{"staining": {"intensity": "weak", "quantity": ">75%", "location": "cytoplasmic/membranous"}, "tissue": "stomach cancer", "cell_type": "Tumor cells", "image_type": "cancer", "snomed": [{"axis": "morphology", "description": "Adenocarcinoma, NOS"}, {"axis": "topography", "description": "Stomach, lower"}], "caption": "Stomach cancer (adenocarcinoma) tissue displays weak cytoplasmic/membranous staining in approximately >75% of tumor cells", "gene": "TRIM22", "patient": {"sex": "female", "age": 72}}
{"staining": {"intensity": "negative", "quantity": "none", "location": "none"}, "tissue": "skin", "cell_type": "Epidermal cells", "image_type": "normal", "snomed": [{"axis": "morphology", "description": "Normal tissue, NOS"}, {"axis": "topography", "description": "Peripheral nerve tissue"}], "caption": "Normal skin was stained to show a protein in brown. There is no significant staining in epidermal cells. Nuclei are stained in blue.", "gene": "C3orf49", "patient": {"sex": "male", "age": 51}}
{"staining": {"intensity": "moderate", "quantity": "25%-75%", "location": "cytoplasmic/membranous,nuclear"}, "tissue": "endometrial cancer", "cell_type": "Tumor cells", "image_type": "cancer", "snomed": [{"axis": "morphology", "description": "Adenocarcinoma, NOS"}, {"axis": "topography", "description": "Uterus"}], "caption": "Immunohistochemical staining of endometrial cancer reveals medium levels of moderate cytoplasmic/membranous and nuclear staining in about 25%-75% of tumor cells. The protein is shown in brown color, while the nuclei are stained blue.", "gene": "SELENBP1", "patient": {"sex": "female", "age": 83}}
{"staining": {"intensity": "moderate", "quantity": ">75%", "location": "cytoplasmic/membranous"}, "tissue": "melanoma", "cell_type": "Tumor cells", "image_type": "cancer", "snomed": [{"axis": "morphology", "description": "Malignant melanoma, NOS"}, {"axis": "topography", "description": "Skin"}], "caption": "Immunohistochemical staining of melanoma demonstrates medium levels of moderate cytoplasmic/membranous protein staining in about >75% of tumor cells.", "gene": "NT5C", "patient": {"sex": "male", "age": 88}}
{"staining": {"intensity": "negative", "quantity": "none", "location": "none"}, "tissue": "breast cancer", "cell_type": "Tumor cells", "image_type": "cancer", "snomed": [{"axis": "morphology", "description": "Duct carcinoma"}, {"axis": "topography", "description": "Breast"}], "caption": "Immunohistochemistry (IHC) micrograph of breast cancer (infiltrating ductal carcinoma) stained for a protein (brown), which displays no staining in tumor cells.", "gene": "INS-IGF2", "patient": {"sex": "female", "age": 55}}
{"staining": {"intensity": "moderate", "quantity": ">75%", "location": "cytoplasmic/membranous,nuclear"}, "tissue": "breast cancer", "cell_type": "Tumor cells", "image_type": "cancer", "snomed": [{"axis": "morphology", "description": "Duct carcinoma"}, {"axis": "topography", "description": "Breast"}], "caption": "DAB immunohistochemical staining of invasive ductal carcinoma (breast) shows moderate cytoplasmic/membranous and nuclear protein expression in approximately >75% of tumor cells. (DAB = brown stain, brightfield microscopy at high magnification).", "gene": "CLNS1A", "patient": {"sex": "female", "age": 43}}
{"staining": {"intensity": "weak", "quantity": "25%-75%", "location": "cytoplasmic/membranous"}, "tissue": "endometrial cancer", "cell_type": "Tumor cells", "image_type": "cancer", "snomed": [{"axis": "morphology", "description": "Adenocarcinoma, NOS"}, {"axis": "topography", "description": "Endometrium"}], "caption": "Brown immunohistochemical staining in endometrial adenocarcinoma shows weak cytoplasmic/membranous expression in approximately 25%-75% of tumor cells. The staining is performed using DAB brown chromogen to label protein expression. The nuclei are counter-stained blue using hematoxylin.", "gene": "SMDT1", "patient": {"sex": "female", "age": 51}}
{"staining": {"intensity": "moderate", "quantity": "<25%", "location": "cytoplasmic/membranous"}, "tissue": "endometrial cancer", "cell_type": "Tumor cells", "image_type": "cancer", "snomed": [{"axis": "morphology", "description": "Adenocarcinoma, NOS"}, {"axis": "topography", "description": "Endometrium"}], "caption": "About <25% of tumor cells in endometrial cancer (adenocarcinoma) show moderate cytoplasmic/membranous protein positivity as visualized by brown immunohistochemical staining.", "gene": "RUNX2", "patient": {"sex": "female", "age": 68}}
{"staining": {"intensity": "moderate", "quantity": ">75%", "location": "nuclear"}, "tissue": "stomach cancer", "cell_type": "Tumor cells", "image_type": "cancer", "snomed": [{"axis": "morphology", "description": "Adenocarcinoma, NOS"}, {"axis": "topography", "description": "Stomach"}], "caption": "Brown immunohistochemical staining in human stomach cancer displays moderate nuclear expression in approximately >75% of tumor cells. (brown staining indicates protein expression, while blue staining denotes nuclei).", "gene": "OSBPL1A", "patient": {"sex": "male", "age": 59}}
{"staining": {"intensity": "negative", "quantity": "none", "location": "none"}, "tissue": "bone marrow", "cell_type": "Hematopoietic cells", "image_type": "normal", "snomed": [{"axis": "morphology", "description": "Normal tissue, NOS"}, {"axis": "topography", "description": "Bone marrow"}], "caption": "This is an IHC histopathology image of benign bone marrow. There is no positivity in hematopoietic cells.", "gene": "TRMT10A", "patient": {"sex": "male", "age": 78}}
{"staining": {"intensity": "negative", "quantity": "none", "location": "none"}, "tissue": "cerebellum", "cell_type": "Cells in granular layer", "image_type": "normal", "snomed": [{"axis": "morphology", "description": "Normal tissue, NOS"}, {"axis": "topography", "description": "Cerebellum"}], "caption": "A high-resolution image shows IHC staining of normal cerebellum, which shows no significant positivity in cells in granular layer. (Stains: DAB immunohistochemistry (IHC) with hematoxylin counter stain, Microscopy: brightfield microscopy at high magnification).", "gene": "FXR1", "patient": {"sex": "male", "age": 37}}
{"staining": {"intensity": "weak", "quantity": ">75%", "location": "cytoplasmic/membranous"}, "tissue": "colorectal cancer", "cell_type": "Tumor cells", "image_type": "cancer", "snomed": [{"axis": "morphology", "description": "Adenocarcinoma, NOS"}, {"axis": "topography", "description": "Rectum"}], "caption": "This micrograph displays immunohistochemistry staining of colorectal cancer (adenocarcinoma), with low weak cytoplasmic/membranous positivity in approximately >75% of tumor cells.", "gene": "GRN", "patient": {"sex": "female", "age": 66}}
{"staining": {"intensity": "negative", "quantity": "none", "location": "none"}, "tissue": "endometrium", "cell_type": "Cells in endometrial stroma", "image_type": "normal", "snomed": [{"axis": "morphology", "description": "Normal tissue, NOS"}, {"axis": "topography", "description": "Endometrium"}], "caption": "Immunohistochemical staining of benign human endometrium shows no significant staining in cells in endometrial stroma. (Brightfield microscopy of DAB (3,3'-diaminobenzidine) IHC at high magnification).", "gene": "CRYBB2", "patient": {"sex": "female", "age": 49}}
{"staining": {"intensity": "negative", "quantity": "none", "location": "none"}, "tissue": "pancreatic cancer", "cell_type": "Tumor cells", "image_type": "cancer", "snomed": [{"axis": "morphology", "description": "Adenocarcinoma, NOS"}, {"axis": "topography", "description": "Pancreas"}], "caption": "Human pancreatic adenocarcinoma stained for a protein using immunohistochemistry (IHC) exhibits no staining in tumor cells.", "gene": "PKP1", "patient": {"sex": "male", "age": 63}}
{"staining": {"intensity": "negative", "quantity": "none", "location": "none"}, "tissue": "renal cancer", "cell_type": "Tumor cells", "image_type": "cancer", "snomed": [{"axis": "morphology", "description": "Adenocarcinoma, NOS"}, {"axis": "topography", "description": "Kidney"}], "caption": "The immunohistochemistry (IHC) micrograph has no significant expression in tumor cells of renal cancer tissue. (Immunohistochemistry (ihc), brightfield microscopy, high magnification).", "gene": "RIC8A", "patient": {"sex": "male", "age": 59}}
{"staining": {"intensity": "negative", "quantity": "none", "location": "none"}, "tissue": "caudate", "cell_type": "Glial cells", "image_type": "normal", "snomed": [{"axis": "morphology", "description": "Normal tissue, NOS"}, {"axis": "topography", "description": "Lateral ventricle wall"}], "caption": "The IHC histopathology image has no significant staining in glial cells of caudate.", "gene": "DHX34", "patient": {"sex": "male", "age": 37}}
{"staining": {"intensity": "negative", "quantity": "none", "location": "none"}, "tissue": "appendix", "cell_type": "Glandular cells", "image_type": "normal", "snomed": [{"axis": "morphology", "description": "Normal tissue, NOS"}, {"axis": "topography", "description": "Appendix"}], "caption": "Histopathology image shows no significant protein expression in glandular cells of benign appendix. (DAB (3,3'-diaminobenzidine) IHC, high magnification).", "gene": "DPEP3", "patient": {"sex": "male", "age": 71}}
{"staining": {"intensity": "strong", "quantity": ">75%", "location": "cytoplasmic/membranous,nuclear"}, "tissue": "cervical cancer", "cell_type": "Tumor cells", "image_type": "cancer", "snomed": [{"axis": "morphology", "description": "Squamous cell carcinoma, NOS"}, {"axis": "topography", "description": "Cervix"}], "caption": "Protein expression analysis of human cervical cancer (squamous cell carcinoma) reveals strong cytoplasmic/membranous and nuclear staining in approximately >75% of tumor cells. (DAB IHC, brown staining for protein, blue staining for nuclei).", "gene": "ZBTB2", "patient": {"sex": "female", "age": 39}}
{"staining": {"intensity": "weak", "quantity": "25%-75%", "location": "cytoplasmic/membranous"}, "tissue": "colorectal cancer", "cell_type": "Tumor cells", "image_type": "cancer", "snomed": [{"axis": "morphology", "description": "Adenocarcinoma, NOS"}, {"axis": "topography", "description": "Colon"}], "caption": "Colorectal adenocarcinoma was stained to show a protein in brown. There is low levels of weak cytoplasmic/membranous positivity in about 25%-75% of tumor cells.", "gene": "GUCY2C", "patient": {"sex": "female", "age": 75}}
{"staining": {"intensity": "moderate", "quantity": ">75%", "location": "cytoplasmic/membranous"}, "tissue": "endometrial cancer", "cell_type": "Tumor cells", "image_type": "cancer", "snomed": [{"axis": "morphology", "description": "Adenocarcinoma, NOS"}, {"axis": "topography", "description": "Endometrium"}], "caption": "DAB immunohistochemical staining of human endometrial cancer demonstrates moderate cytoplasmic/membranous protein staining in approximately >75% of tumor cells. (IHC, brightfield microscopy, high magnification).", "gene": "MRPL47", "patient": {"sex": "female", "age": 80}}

### Exercise description
The lines needed are the ones from the first line of the entries through the line that contains "staining of endometrial", given again without any change.

### Worked solution
{"staining": {"intensity": "weak", "quantity": ">75%", "location": "cytoplasmic/membranous"}, "tissue": "stomach cancer", "cell_type": "Tumor cells", "image_type": "cancer", "snomed": [{"axis": "morphology", "description": "Adenocarcinoma, NOS"}, {"axis": "topography", "description": "Stomach, lower"}], "caption": "Stomach cancer (adenocarcinoma) tissue displays weak cytoplasmic/membranous staining in approximately >75% of tumor cells", "gene": "TRIM22", "patient": {"sex": "female", "age": 72}}
{"staining": {"intensity": "negative", "quantity": "none", "location": "none"}, "tissue": "skin", "cell_type": "Epidermal cells", "image_type": "normal", "snomed": [{"axis": "morphology", "description": "Normal tissue, NOS"}, {"axis": "topography", "description": "Peripheral nerve tissue"}], "caption": "Normal skin was stained to show a protein in brown. There is no significant staining in epidermal cells. Nuclei are stained in blue.", "gene": "C3orf49", "patient": {"sex": "male", "age": 51}}
{"staining": {"intensity": "moderate", "quantity": "25%-75%", "location": "cytoplasmic/membranous,nuclear"}, "tissue": "endometrial cancer", "cell_type": "Tumor cells", "image_type": "cancer", "snomed": [{"axis": "morphology", "description": "Adenocarcinoma, NOS"}, {"axis": "topography", "description": "Uterus"}], "caption": "Immunohistochemical staining of endometrial cancer reveals medium levels of moderate cytoplasmic/membranous and nuclear staining in about 25%-75% of tumor cells. The protein is shown in brown color, while the nuclei are stained blue.", "gene": "SELENBP1", "patient": {"sex": "female", "age": 83}}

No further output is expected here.